On top of that, in many parts of Namibia there are still cultural taboos which stigmatize menstruation as shameful and depict menstruating girls and women as unclean and not fit for society.
As for those girls who do go to school when they’re menstruating, many won’t engage in sports during that time of the month because they are too embarrassed, hobbled by cramps, worried about leaks that will stain their clothes, and/or they’ve been taught to believe in superstitious “old wives’ tales” about the supposed dangers of exercise during menstruation.

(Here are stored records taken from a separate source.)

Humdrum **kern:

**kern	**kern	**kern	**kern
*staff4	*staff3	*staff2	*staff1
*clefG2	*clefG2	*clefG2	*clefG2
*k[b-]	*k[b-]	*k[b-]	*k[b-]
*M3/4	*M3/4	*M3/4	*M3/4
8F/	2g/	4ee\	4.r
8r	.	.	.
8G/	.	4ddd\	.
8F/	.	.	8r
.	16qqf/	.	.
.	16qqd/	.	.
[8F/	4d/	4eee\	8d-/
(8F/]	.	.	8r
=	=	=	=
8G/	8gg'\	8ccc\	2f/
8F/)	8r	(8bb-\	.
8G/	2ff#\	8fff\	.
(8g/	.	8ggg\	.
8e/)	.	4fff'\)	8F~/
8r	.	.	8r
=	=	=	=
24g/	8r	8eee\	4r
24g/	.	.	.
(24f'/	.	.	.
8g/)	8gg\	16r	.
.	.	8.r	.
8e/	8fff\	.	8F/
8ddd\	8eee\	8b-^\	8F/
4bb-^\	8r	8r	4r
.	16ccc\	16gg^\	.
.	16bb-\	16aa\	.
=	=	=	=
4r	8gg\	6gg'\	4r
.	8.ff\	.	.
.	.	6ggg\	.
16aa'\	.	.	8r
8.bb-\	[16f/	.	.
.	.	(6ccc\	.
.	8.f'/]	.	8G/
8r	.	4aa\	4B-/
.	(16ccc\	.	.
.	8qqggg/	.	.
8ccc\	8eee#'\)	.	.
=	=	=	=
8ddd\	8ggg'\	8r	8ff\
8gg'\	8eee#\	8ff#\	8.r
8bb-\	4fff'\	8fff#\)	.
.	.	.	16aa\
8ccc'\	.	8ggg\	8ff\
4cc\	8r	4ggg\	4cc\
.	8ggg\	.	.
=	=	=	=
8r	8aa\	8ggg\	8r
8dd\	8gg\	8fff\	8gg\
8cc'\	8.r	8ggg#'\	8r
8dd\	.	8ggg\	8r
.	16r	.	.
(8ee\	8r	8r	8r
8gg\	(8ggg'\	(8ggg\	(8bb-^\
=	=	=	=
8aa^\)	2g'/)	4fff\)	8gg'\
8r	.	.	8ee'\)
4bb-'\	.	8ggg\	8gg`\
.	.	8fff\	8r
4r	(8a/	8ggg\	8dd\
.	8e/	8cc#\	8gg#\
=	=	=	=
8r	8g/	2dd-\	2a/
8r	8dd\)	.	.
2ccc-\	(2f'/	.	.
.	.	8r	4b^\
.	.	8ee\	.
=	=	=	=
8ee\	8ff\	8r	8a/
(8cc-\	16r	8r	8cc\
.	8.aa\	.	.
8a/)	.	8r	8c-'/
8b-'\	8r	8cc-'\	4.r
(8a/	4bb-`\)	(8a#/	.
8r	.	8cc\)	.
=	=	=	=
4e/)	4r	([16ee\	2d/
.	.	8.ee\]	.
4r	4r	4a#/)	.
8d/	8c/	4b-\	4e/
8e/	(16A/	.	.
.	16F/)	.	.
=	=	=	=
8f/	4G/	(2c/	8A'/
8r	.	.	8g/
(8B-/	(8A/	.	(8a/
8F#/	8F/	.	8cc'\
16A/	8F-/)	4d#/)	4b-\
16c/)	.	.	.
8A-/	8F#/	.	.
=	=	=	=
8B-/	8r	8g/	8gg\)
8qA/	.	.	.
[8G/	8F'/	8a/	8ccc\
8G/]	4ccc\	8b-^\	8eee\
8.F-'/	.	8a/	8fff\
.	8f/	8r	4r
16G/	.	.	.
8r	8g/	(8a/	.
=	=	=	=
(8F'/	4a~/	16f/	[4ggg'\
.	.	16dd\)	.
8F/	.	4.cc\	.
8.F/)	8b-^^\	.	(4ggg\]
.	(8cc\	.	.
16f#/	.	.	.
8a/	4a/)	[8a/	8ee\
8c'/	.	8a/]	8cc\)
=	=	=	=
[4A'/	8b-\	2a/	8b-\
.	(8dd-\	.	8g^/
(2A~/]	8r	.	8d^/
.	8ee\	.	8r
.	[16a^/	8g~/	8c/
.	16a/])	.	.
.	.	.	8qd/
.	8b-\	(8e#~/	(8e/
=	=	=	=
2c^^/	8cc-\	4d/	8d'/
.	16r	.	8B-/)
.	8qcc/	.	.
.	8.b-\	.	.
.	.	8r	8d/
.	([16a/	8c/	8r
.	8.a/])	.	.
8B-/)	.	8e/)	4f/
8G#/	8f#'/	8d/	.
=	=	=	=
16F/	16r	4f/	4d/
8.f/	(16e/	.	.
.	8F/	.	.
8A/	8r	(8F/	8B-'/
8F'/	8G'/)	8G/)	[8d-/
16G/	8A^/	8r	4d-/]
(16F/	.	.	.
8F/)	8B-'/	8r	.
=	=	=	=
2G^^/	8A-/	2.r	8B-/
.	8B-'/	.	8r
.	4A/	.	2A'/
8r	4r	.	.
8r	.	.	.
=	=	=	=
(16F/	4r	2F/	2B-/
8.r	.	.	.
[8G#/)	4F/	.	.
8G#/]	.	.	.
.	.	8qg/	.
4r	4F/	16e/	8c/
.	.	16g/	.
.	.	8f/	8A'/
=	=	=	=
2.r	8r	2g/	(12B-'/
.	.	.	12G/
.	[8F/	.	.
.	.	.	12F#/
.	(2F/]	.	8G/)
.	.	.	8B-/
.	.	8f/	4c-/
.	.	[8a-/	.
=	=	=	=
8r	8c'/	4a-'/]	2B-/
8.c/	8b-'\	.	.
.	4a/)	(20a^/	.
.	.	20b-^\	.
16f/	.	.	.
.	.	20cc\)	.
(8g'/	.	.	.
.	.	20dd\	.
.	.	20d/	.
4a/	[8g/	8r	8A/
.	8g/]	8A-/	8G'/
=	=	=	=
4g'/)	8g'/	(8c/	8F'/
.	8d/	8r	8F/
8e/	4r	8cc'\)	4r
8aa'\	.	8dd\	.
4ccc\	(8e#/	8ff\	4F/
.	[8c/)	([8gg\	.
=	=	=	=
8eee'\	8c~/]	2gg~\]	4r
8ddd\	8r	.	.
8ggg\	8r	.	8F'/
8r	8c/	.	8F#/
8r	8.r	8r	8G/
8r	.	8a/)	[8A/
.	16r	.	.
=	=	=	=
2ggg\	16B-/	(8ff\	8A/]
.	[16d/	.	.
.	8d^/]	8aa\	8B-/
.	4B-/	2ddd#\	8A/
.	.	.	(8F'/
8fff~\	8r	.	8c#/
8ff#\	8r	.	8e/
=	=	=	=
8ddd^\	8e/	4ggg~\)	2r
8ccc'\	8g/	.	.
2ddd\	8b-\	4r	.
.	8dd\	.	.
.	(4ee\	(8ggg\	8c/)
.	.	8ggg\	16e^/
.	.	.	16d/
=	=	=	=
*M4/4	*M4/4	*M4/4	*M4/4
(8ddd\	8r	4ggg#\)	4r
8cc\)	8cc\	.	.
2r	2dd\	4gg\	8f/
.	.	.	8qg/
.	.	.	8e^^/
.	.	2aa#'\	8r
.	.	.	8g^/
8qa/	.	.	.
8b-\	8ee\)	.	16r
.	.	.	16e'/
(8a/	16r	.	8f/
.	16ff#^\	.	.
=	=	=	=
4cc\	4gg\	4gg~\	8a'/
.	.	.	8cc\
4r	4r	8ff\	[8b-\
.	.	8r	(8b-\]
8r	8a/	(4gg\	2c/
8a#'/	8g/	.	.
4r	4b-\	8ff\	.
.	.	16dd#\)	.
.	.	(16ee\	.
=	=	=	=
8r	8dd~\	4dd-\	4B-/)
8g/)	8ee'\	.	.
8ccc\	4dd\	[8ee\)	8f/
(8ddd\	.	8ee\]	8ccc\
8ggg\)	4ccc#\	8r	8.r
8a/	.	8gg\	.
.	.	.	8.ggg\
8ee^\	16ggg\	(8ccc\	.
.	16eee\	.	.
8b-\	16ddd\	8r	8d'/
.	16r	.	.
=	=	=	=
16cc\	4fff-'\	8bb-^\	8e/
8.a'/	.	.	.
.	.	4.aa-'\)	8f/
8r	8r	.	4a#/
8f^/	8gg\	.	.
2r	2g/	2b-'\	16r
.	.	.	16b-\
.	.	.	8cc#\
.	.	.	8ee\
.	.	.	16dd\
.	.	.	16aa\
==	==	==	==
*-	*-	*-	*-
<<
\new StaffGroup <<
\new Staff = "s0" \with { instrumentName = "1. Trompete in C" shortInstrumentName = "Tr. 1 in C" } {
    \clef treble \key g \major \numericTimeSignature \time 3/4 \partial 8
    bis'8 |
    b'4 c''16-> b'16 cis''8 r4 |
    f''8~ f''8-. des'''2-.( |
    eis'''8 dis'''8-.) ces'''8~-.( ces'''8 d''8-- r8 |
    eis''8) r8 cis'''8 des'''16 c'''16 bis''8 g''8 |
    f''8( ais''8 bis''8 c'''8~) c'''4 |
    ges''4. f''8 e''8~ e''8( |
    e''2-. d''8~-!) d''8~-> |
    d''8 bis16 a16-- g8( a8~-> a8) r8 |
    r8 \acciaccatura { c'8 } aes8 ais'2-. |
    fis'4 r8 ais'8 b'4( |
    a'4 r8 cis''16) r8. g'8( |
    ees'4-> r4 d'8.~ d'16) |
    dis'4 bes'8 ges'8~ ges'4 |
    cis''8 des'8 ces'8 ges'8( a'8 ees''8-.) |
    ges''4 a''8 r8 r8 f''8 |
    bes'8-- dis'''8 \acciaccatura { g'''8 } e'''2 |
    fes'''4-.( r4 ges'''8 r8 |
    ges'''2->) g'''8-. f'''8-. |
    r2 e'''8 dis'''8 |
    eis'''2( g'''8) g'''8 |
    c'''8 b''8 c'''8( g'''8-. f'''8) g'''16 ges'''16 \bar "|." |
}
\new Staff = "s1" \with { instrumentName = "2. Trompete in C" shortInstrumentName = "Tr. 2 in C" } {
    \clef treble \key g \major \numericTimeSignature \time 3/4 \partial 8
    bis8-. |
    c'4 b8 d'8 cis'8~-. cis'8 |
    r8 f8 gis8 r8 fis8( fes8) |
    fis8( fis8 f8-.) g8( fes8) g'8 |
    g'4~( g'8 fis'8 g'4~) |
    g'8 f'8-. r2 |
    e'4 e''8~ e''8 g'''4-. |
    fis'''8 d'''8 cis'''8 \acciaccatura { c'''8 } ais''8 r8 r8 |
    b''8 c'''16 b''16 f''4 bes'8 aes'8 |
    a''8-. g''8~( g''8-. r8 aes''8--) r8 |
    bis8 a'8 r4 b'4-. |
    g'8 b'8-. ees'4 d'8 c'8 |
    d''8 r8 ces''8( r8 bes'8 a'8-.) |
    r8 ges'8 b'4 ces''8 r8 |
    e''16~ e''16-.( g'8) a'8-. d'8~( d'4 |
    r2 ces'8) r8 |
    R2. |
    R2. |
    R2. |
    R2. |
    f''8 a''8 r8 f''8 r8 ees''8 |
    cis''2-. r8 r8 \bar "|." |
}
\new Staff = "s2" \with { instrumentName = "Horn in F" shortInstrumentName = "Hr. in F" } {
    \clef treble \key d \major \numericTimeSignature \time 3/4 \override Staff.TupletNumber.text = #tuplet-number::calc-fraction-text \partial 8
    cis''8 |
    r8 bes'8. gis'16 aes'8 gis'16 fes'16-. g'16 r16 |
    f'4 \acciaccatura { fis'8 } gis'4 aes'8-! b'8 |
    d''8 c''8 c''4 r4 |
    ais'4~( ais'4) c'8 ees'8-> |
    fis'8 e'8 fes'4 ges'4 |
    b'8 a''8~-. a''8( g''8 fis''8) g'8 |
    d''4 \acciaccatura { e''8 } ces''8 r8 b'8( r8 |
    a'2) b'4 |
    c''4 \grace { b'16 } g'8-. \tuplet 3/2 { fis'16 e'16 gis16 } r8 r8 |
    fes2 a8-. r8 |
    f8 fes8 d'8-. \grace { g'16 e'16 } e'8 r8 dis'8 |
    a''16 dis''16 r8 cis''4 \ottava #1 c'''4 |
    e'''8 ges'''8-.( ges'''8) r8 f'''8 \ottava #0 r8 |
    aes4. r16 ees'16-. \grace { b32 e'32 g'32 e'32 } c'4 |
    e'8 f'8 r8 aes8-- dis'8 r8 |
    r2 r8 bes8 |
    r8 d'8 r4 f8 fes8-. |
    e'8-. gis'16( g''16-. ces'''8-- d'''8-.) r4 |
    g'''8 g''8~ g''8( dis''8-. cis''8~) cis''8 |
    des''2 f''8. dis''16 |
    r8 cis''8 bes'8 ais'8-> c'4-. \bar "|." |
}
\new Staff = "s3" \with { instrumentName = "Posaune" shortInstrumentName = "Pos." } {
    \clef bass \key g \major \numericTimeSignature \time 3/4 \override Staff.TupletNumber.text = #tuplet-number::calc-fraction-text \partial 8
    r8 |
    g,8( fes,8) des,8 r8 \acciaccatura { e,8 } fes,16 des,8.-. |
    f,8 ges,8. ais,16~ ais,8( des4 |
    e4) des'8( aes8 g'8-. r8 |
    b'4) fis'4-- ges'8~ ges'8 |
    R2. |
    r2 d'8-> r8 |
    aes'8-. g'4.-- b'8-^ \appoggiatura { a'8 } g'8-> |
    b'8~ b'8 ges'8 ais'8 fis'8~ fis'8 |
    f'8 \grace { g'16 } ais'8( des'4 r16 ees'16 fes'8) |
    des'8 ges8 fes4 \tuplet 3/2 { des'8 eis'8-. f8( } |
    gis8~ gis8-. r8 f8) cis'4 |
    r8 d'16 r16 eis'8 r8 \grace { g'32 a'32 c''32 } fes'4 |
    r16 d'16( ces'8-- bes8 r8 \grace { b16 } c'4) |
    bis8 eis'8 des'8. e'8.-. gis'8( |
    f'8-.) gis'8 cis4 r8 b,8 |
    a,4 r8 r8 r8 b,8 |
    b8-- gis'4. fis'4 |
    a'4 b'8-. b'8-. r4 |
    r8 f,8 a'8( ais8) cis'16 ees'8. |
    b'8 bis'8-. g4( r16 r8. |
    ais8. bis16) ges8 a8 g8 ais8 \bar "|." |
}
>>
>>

I feel bad for Mboma. I really do. I think Mboma is a young naif who has been cyncially set up, exploited, and sold a bill of goods by Henk Botha and a bunch of other men in Namibian sports and politics. I think Botha purposely scoured the Namibian countryside looking for XY DSD athletes to enter into female running competition so he and other men in Namibia could take advantage of the loopholes regarding male DSD athletes in women's events whilst they still were large enough to drive a horse and carriage through. The men who put Mboma and Masilingi on the world stage in women's track wanted to get Namibia some easy Olympics-level sports gold and glory whilst also getting the satisfaction of feeling they'd pulled a fast one on the world.
Like you say, Mboma "literally came from nothing." But it's hardly the case that Mboma "defied all odds to become a star." Mboma became a star in track because the decision to have Mboma compete against the opposite sex meant that from the get-go, the odds were always heavily - and unfairly - stacked in Mboma's favor.